Thin on narrative and beefy on details and texture, the films trace the course of a doomed coup, beginning with impassioned idealism and ending with a poignant whimper. The second meandering film, Wild Jumbo, focuses on a group of rebellious youth planning a heist on a religious group’s donations, and the third, Sex Hunter, revolves around a “half-breed,” a half Japanese native and half black man who is defended by the Stray Cats from a racist, rival gang. The fourth and fifth films, however, have a more somber tone, realizing that change is scarce. Machine Animal, the fourth installment, is about an American Vietnam War deserter who sells LSD to fund his Hail Mary attempt at getting to Sweden, and Crazy Rider ’71, the best of the series, reconsiders all the previous installments as we follow a group of hippies who rescue their friend falsely accused of murder. Actors switch roles and characters between films, messing up continuity to anyone trying to read the films as a linear plotline.

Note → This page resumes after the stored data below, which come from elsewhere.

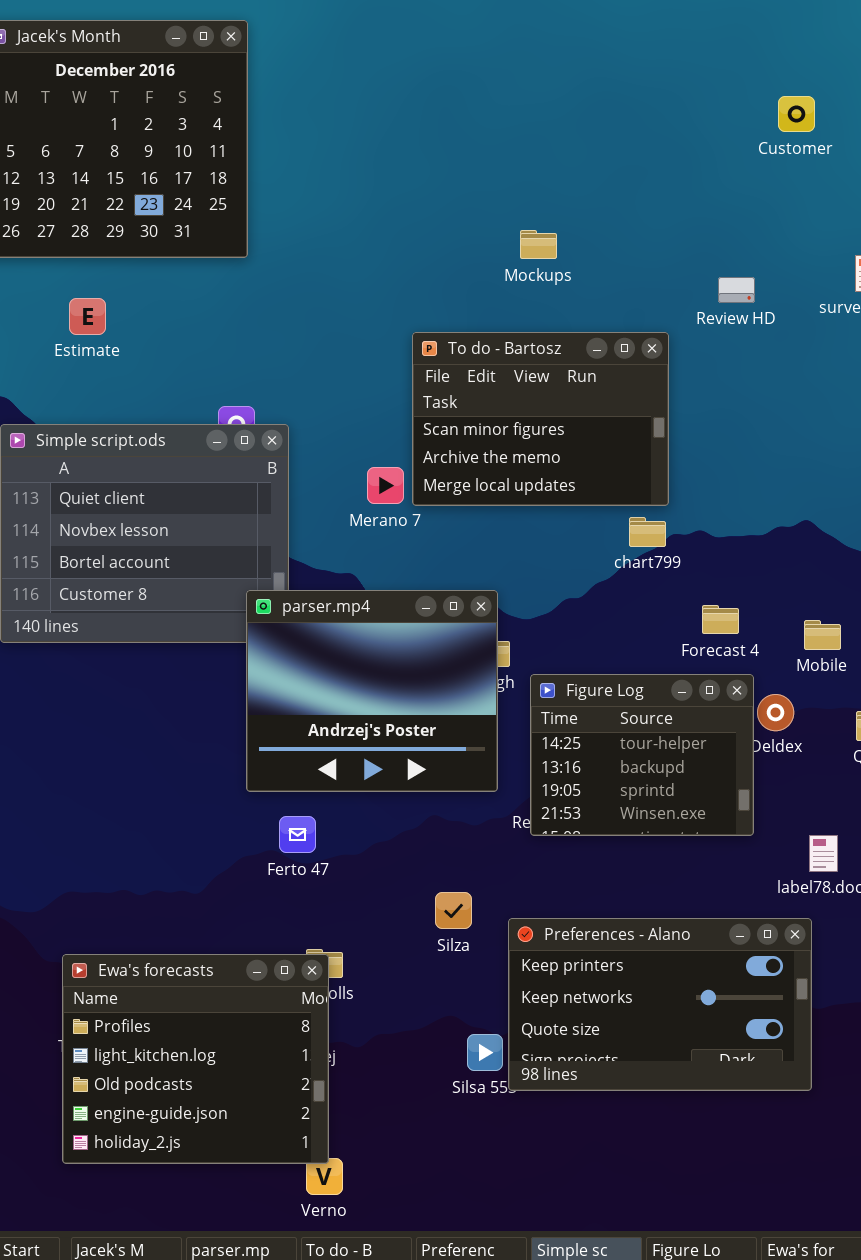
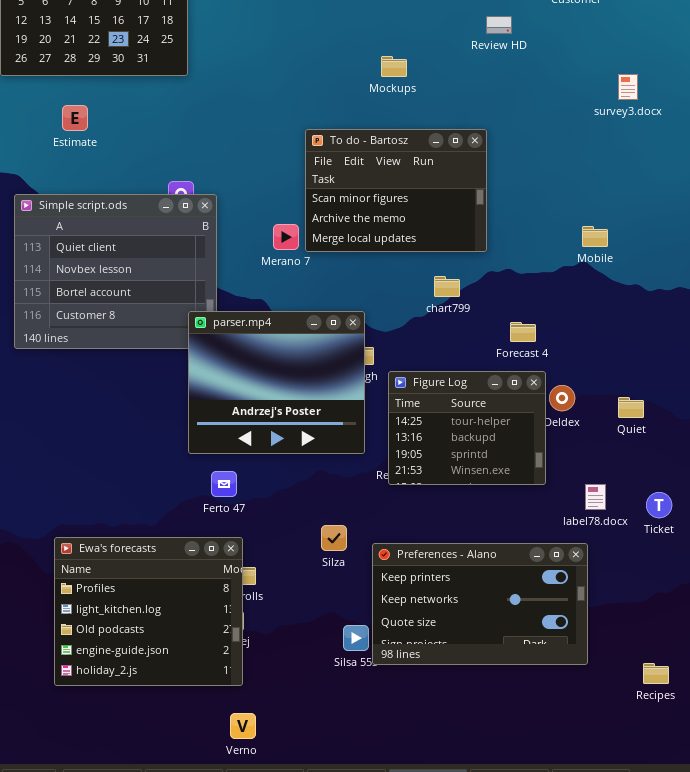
Review HD: [718,277,755,303] -> [486,16,512,34], moved
chart799: [629,517,666,547] -> [434,276,460,297], moved
Mobile: [804,620,841,650] -> [582,226,608,247], moved
Ewa's forecasts: [62,954,329,1164] -> [54,537,243,686], moved

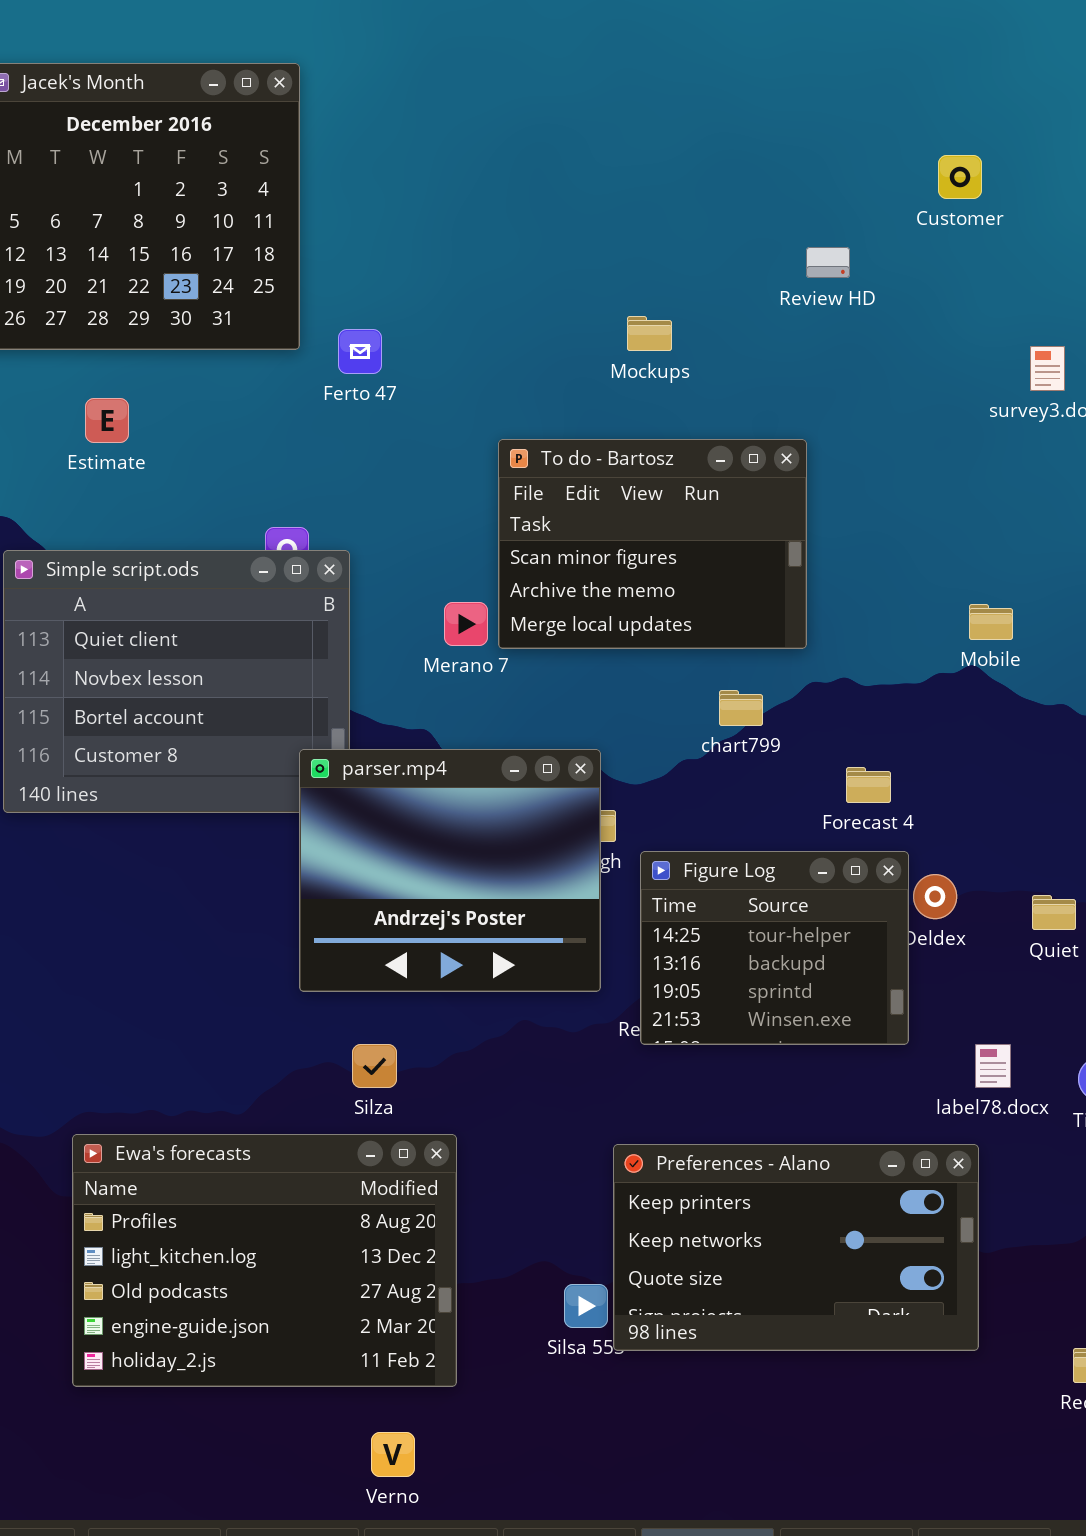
Ferto 47: [211,471,237,497] -> [338,329,382,374], moved
Silza: [321,525,347,551] -> [352,1044,397,1088], moved
Ewa's forecasts: [54,537,243,686] -> [72,1134,457,1387], resized

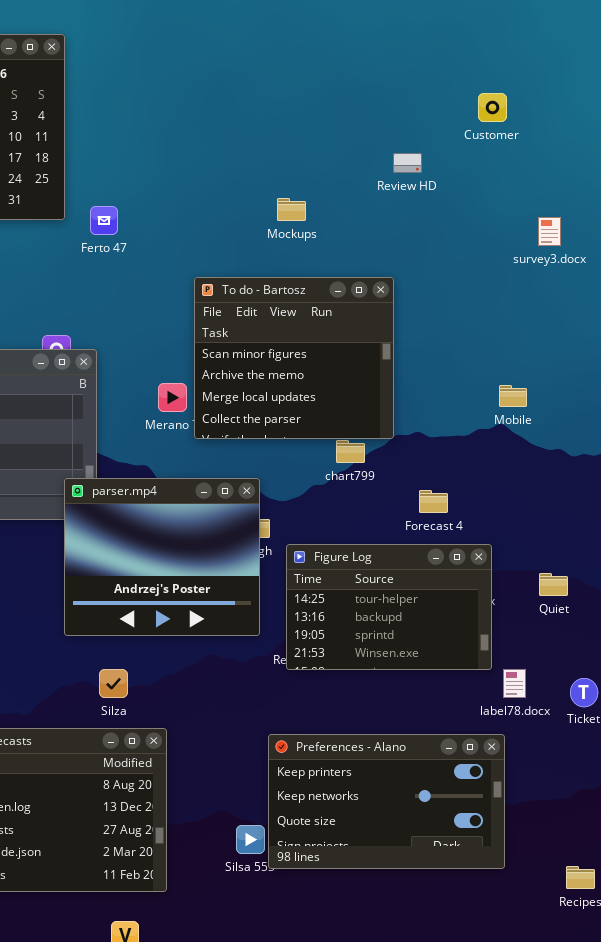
To do - Bartosz: [498,439,807,649] -> [194,277,394,439], resized
Figure Log: [640,851,909,1045] -> [286,544,492,670], resized

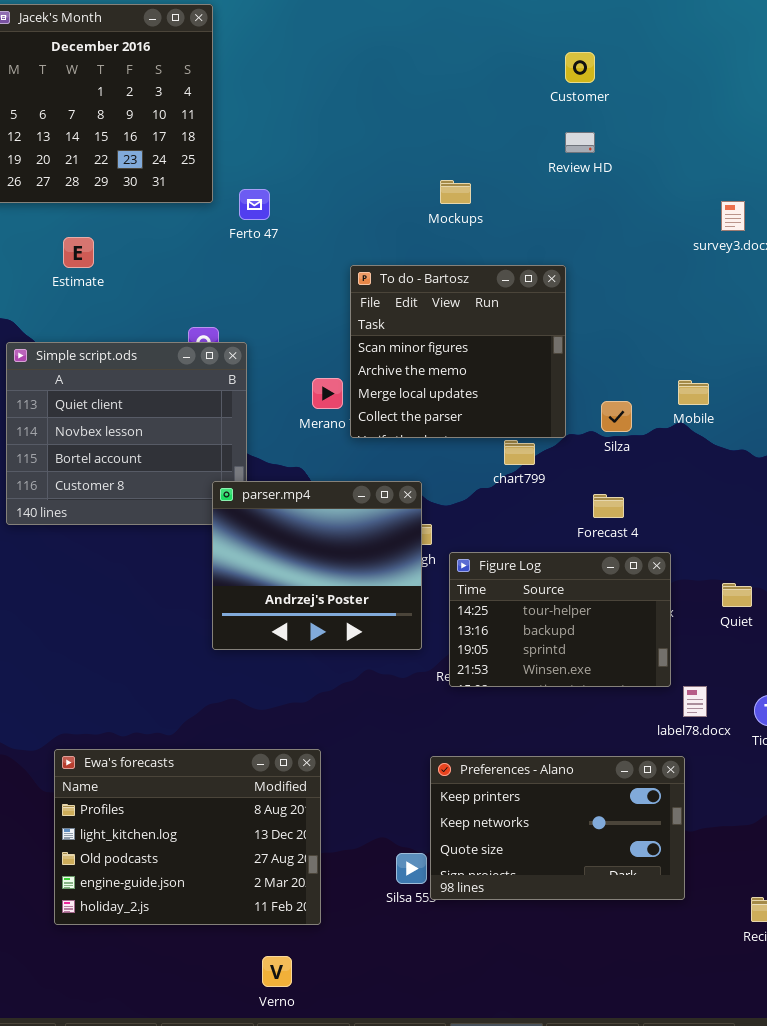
Customer: [478,93,507,122] -> [565,52,595,83], moved
Silza: [99,669,128,698] -> [601,401,632,432], moved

But if the five installments don’t cohere narratively, it’s because they are bound by greater ties, a comradery between films that share the same values. The series’ power is in its intertext, the ideas that transcend the individual parables, becoming part of a larger narrative: a revolution not isolated to one issue but the outlook and direction of an entire culture. Each film has a primary point of attack, a particular injustice on which to focus its blaze, but the series is richer, seeing the rebellion in the context of a larger history and prior points in the series. However episodic the films may seem in themselves, there is an accumulated resonance, a sense that we’ve somehow come full circle, the revolution entrapping itself, becoming the very violence it seemed to strongly oppose. There is an unseen story here, a narrative only visible through motifs and form.

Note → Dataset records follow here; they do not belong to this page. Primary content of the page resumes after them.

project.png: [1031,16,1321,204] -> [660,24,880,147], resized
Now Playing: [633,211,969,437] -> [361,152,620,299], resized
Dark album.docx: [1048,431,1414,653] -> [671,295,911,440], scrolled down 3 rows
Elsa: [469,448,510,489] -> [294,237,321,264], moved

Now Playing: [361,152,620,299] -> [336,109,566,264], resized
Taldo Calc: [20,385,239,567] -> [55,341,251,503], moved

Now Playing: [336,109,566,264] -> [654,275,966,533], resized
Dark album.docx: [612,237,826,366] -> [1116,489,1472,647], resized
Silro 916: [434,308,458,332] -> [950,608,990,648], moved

It’s made visible in how the music is altered throughout the series, changing from punk to soft rock, how the economic developments hidden behind many images contrast with the gang whose drifting homelessness only becomes more apparent as the series goes on, and in our identification with the violent outlaws, which becomes more reflexive and challenge our original allegiance. We know a lot about this world simply through the glass Coke bottles. In the first couple films, they are merely a sign of American economic influence, doubling as nifty, subversive product placement. But as the series reaches the height of its youth rebellion, the Coke bottles are front and center. When members of the gang are being sexually assaulted by white business-types at a party, the rest of the gang come to the rescue armed with Molotov “Coke-tails,” using the imperialist symbol to attack a capitalist patriarchy. But after the fires have burned out and the revolution has devolved into a few stranded hippies getting high in a beat up trailer, the Coke bottle shifts in meaning once more, from a sign of revolution to indicating the the status quo’s dominance. In its final appearance, the American soda plays the role of a betraying kiss, shifting power back in to the hands of the oppressors.

Not merely a studio’s last-ditch effort but a testament to a petering rebellion, the Stray Cat Rock series was made out of moral and financial desperation: cinema raging against the dying of the light, fighting for radical, subversive images. When anti-heroes become villains and a revolution becomes subsumed by the powers that be, the series is revealed to be a very tragic one. Immediately before the final shot, a young boy plays with a gun as his hippie family lie dead on the ground. The final image is a close-up freeze frame of the boy’s face, surely doomed, recalls a similar image in The 400 Blows. He is the fighting spirit that lives on, but to what end?

By 1971, the fifth and final installment had been released. Soon after, Nikkatsu abandoned their “New Action” cinema altogether and transitioned away from revolutionary-minded films. It was the end of a movement.